# Exercise
Set down exactly the lines from the one containing "Подписаться на новости" through the last line of the data below, and no others.

# Given records
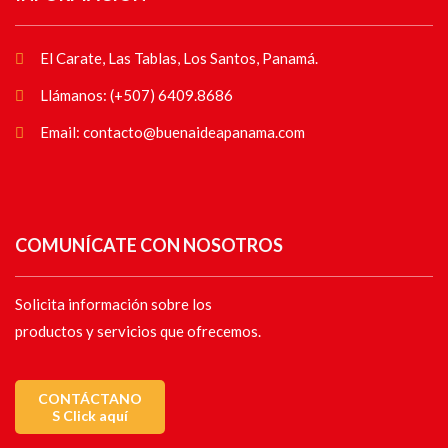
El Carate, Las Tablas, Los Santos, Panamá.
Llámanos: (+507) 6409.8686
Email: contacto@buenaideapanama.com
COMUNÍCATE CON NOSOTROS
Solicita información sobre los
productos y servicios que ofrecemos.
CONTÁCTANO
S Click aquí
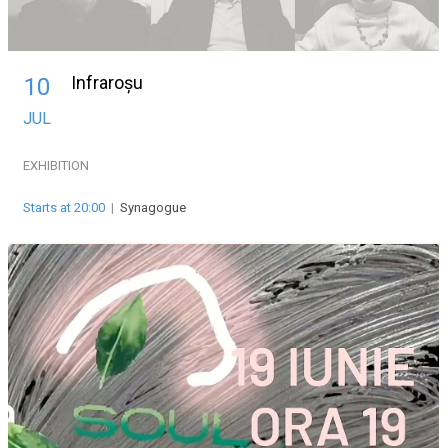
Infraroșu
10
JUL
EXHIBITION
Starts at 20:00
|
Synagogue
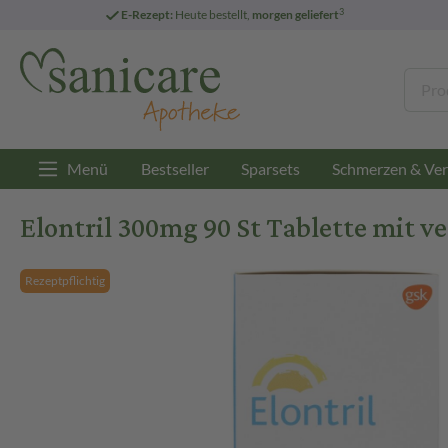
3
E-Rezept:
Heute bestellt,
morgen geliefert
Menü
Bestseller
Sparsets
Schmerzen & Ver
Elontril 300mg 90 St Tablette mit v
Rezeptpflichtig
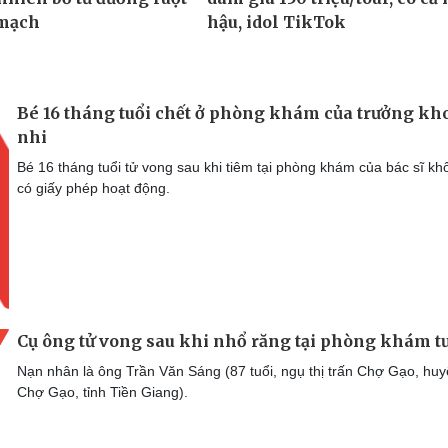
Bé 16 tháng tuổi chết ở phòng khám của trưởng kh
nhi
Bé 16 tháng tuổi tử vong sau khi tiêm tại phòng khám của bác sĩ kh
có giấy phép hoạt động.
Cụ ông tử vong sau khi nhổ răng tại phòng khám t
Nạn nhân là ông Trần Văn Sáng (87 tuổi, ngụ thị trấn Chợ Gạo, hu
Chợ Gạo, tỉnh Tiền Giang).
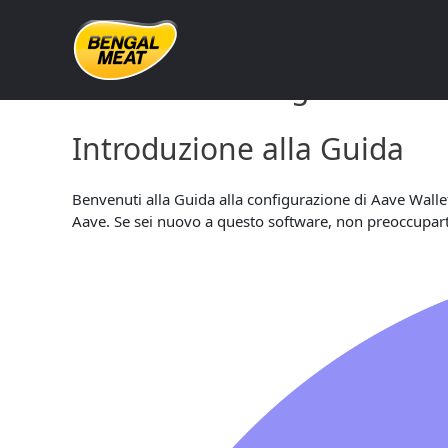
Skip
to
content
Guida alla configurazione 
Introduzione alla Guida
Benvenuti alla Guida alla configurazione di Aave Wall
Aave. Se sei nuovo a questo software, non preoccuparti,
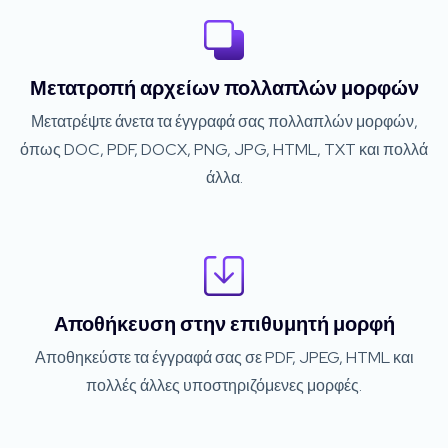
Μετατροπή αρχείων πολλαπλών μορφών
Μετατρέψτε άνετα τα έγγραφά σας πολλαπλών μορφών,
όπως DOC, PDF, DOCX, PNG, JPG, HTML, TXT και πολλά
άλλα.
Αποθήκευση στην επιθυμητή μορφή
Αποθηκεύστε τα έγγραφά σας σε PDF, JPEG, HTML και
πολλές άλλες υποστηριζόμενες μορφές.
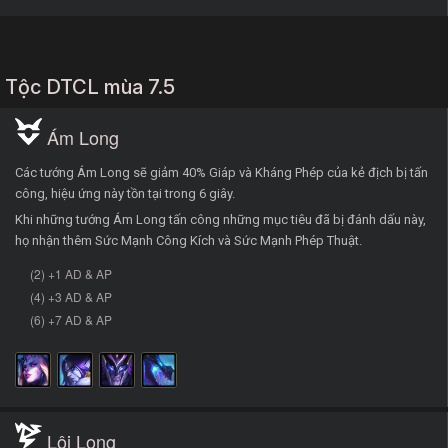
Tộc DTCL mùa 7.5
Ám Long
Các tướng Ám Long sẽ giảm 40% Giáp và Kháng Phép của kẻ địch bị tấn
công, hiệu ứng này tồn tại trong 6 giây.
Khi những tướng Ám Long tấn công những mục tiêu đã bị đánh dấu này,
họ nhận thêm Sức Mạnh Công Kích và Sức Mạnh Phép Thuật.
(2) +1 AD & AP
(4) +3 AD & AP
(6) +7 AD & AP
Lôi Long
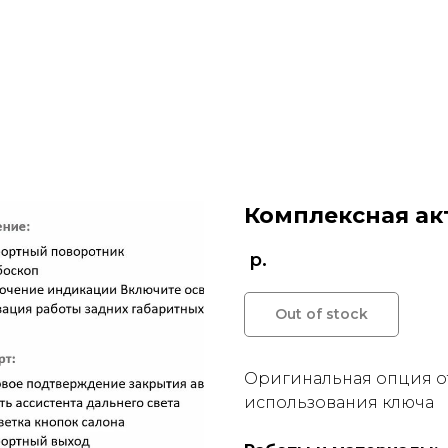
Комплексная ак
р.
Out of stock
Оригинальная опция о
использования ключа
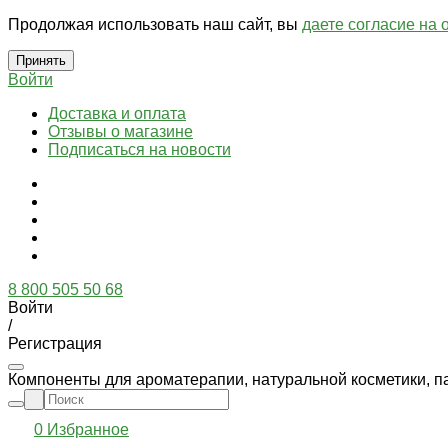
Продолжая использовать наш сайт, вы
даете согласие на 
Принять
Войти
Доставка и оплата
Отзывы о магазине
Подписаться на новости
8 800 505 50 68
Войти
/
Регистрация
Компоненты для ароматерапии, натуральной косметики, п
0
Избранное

# Answer section
Подписаться на новости
8 800 505 50 68
Войти
/
Регистрация
Компоненты для ароматерапии, натуральной косметики, п
0
Избранное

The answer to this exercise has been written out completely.